Consignes à suivre | Reproduisez à l'identique le passage de l'article sur la disparition de Jamal Khashoggi, de "Entre 25 et" à "établi par RSF.".

Texte à examiner |
== == ==
Après la plainte déposée auprès du Groupe de travail des Nations unies sur les disparition forcées par Reporters sans frontières (RSF) et deux autres ONG, une procédure d’action urgente a été déclenchée par les Nations unies.

Dans un message envoyé le 15 octobre, le groupe de travail des Nations unies sur les disparitions forcées (GTDF) a indiqué à Reporters sans frontières (RSF) avoir déclenché une procédure d’urgence auprès des autorités saoudiennes le 11 octobre 2018 sur le cas de Jamal Khashoggi, sur la base de la saisine de RSF, et avoir transmis une copie de ce cas aux autorités turques. RSF avait saisi le GTDF du cas de Jamal Khashoggi avec deux organisations de défense des droits humains Al Karama et Al Qst, basées respectivement à Genève et Londres.

Selon la saisine, “les autorités saoudiennes sont considérées comme responsables de la disparition de celui-ci dans le consulat du Royaume à Istanbul. Le 2 octobre 2018, Jamal Khashoggi et sa fiancée Hatice Cengiz se rendaient au consulat saoudien à Istanbul. A leur arrivée au consulat, des agents saoudiens ont empêché celle-ci d’entrer, la forçant à l’attendre à l’extérieur. Jamal Khashoggi est ensuite entré au consulat seul à 13h14 (comme le confirme l’extrait de CCTV) mais n’est pas réapparu. Son sort et sa localisation restent à ce jour inconnu.”

La disparition du célèbre éditorialiste saoudien s’est produite dans un contexte de répression intensifiée des journalistes et blogueurs dans son pays d’origine. Depuis septembre dernier, plus d’une quinzaine d’entre eux ont été arrêtés en Arabie saoudite dans la plus grande opacité.

Entre 25 et 30 journalistes professionnels ou non sont actuellement emprisonnés en Arabie saoudite qui occupe la 169e place sur 180 au Classement mondial 2018 de la liberté de la presse établi par RSF.
== == ==
Informations extraites |
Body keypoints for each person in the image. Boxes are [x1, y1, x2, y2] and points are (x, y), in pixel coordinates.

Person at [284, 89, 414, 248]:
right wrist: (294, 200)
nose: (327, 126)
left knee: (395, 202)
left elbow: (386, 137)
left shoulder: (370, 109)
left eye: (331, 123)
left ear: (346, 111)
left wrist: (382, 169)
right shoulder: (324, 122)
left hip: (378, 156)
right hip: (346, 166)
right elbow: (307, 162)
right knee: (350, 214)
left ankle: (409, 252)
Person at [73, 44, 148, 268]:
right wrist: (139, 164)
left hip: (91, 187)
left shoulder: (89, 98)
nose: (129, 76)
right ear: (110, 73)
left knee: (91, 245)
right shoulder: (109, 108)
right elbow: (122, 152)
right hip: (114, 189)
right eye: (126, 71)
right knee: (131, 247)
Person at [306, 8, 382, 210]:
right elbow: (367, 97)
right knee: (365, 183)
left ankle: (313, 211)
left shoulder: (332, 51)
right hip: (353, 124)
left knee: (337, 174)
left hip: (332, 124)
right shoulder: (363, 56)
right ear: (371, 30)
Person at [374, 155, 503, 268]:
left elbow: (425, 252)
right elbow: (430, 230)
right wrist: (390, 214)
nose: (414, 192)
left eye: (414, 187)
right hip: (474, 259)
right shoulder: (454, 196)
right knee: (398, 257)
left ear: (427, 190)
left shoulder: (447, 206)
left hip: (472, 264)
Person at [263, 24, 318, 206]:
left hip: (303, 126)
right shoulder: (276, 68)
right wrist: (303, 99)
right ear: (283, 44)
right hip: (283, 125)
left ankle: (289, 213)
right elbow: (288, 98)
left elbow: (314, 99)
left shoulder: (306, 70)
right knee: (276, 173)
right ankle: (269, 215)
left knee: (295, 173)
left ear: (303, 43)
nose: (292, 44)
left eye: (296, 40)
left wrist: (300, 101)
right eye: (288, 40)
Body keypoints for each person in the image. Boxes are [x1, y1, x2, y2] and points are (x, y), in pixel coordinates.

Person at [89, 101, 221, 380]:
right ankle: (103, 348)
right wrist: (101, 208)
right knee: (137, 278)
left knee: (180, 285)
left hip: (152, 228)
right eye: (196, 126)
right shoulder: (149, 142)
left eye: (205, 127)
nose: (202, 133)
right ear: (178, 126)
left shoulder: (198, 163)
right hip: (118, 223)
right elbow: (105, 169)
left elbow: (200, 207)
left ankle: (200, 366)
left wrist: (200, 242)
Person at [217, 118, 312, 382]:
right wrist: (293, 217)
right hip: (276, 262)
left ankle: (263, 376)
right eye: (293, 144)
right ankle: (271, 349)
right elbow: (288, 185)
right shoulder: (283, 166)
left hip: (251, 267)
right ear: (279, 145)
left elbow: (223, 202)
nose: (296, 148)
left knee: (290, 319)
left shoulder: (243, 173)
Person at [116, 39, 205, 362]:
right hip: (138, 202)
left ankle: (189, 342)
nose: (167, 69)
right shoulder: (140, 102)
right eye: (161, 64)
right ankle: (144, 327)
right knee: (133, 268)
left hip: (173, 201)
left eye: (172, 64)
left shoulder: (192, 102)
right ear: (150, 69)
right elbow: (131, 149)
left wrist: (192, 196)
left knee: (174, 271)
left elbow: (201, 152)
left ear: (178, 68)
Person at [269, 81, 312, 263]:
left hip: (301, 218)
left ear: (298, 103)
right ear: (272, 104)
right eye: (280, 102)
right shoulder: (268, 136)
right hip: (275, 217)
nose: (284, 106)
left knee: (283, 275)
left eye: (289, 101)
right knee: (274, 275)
== == ==
Solution proposée |
Entre 25 et 30 journalistes professionnels ou non sont actuellement emprisonnés en Arabie saoudite qui occupe la 169e place sur 180 au Classement mondial 2018 de la liberté de la presse établi par RSF.